Sometimes, mornings, sitting at the laptop, waiting for the groundwater to rise, words to develop, appear, as in a photographer’s darkroom bath, I play around backstage in the blog with fonts and settings and such as are available via the WordPress setup. The urge comes similar to that of wanting to move the furniture around in one’s pad, or rearrange the Picasso or Matisse paintings dotting the walls. Or move the plants around. I would tell you all how this is done (i.e. changing fonts), but I don’t want to be responsible for anyone crashing their blog and watching nine years of exceptional poetry or original street pics washed down the drain. And I’m not an expert, just an experimenter.

Anyway, you perspicacious readers with good eyes for this sort of thing might have noticed a number of changing fonts experiments this morning here at the The Coming of the Toads. And, effective with this post, I’ve switched the entire blog to new fonts: Playfair Display for the Heading Font and Fira Sans for the Base Font.

Other fonts I played around with this morning include EB Garamond, which I thought elegant but too light and tight, and Space Mono / Roboto, which I found fun and modern in a way one might be nostalgic for comics from the 1950’s. I thought Bodoni Moda interesting. But in the end, for now, anyway, I settled on changing sitewide to the Playfair Display and Fira Sans fonts. These are available via Global Styles in WordPress – at least in this, the “Seedlet” theme, they are available.

While my primary concern when it comes to choosing fonts is to find something simply easy on the eyes, I want the type to attract the reader without calling too much attention to itself. At the same time, I find the historical background of font development interesting. For example, looking up Fira typeface in Wiki, I found this:

“With the name Fira, Mozilla wanted to communicate the concepts of fire, light and joy but in a language agnostic way (sic) to signal the project’s global nature.”


Joy! And not only that, but I found that Fira Sans is used by the governments of both New Zealand and Iceland – their “font of choice,” according to the Wiki page I consulted.

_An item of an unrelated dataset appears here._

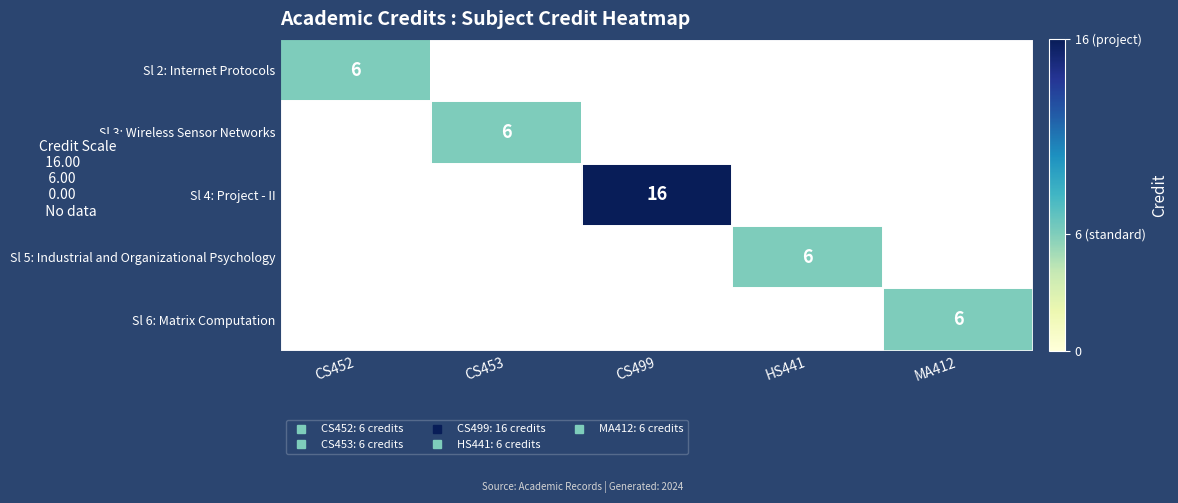

True or false: Sl 4: Project - II has a value of 0 at HS441.

True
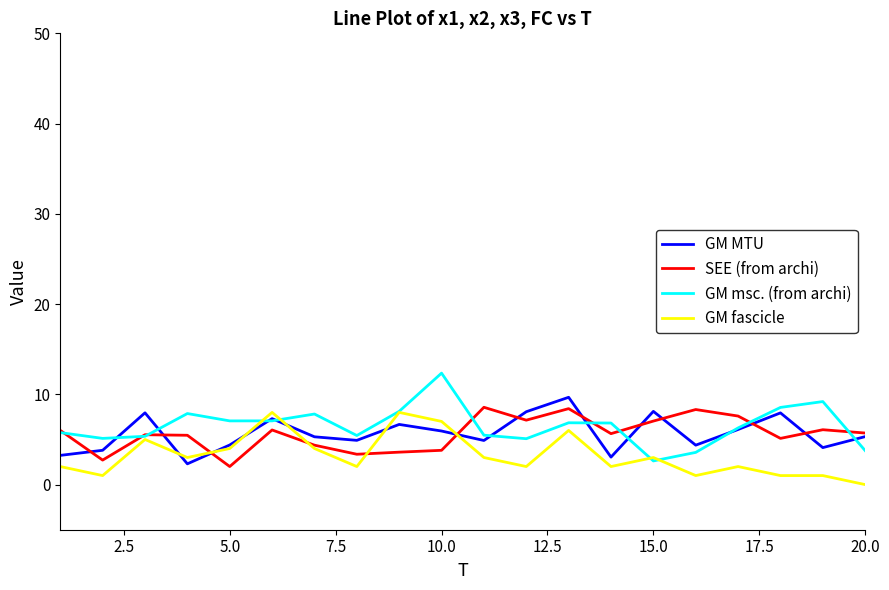

What is the greatest value displayed?

12.4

Ok, ok – if it’s good enough for them…

Again, I’m not an expert, of much of anything, let alone fonts, but if one is to spend as much time as I do writing, typing, blogging, “publishing” (as it were), drawing, cartooning, doodling, it seems inevitable one’s interests will or might or should include typeface and type design. There you have it.

Display font derives from sign making, text typically larger than the text found in the body of what’s printed. It seems most display fonts were originally hand drawn. Of Playfair Display, I found that it’s a font created by one Claus Eggers Sørensen. Who knew?

One consideration choosing fonts and in fact doing anything on the blog these days, is the fact that readers are using all kinds of devices – desktops, laptops, tablets, phones – to access and read blog posts. So you want something that will lend itself to a variety of formats and devices. What you see is not always what you get.

The Coming of the Toads blog, which dates posts at least monthly from 2007, and which began as a kind of addendum to adjunct activity, has gone through a number of changes in “theme” (template) design over the years. (Has anyone noticed?) Currently, the blog uses a “minimalist” design open to the WordPress block formatting. This seems for now a good fit for the drift to ever more poetry posting I’ve been lately most interested in doing.